**Problem:**
When you retype the records that follow, keep each word as it is and drop any pictures.
-- Data for processing follows --
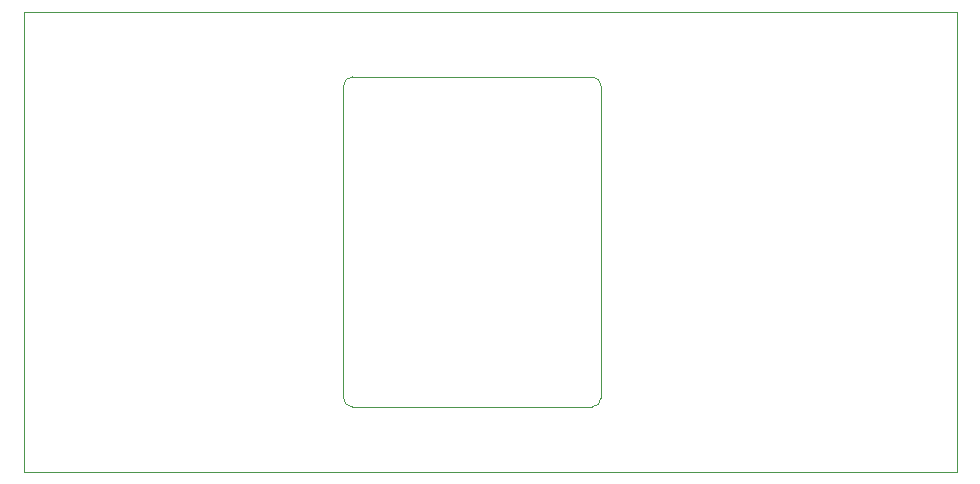
<source format=gm1>
G04 #@! TF.GenerationSoftware,KiCad,Pcbnew,(6.0.9-0)*
G04 #@! TF.CreationDate,2023-06-22T13:59:50-04:00*
G04 #@! TF.ProjectId,plucker_v03,706c7563-6b65-4725-9f76-30332e6b6963,rev?*
G04 #@! TF.SameCoordinates,Original*
G04 #@! TF.FileFunction,Profile,NP*
%FSLAX46Y46*%
G04 Gerber Fmt 4.6, Leading zero omitted, Abs format (unit mm)*
G04 Created by KiCad (PCBNEW (6.0.9-0)) date 2023-06-22 13:59:50*
%MOMM*%
%LPD*%
G01*
G04 APERTURE LIST*
G04 #@! TA.AperFunction,Profile*
%ADD10C,0.050000*%
G04 #@! TD*
G04 APERTURE END LIST*
D10*
X133634815Y-118872000D02*
X153924000Y-118872000D01*
X132872815Y-91694000D02*
X132872815Y-118110000D01*
X153924000Y-90932000D02*
X133634815Y-90932000D01*
X154686000Y-118110000D02*
X154686000Y-91694000D01*
X153924000Y-118872000D02*
G75*
G03*
X154686000Y-118110000I0J762000D01*
G01*
X132872815Y-118110000D02*
G75*
G03*
X133634815Y-118872000I762000J0D01*
G01*
X133634815Y-90932000D02*
G75*
G03*
X132872815Y-91694000I0J-762000D01*
G01*
X154686000Y-91694000D02*
G75*
G03*
X153924000Y-90932000I-762000J0D01*
G01*
X105796000Y-124402000D02*
X184796000Y-124402000D01*
X105796000Y-85402000D02*
X105796000Y-124402000D01*
X105796000Y-85402000D02*
X184796000Y-85402000D01*
X184796000Y-85402000D02*
X184796000Y-124402000D01*
M02*

</source>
-- Data for processing concluded --
**Problem solution:**
<source format=gm1>
G04 #@! TF.GenerationSoftware,KiCad,Pcbnew,(6.0.9-0)*
G04 #@! TF.CreationDate,2023-06-22T13:59:50-04:00*
G04 #@! TF.ProjectId,plucker_v03,706c7563-6b65-4725-9f76-30332e6b6963,rev?*
G04 #@! TF.SameCoordinates,Original*
G04 #@! TF.FileFunction,Profile,NP*
%FSLAX46Y46*%
G04 Gerber Fmt 4.6, Leading zero omitted, Abs format (unit mm)*
G04 Created by KiCad (PCBNEW (6.0.9-0)) date 2023-06-22 13:59:50*
%MOMM*%
%LPD*%
G01*
G04 APERTURE LIST*
G04 #@! TA.AperFunction,Profile*
%ADD10C,0.050000*%
G04 #@! TD*
G04 APERTURE END LIST*
D10*
X133634815Y-118872000D02*
X153924000Y-118872000D01*
X132872815Y-91694000D02*
X132872815Y-118110000D01*
X153924000Y-90932000D02*
X133634815Y-90932000D01*
X154686000Y-118110000D02*
X154686000Y-91694000D01*
X153924000Y-118872000D02*
G75*
G03*
X154686000Y-118110000I0J762000D01*
G01*
X132872815Y-118110000D02*
G75*
G03*
X133634815Y-118872000I762000J0D01*
G01*
X133634815Y-90932000D02*
G75*
G03*
X132872815Y-91694000I0J-762000D01*
G01*
X154686000Y-91694000D02*
G75*
G03*
X153924000Y-90932000I-762000J0D01*
G01*
X105796000Y-124402000D02*
X184796000Y-124402000D01*
X105796000Y-85402000D02*
X105796000Y-124402000D01*
X105796000Y-85402000D02*
X184796000Y-85402000D01*
X184796000Y-85402000D02*
X184796000Y-124402000D01*
M02*

</source>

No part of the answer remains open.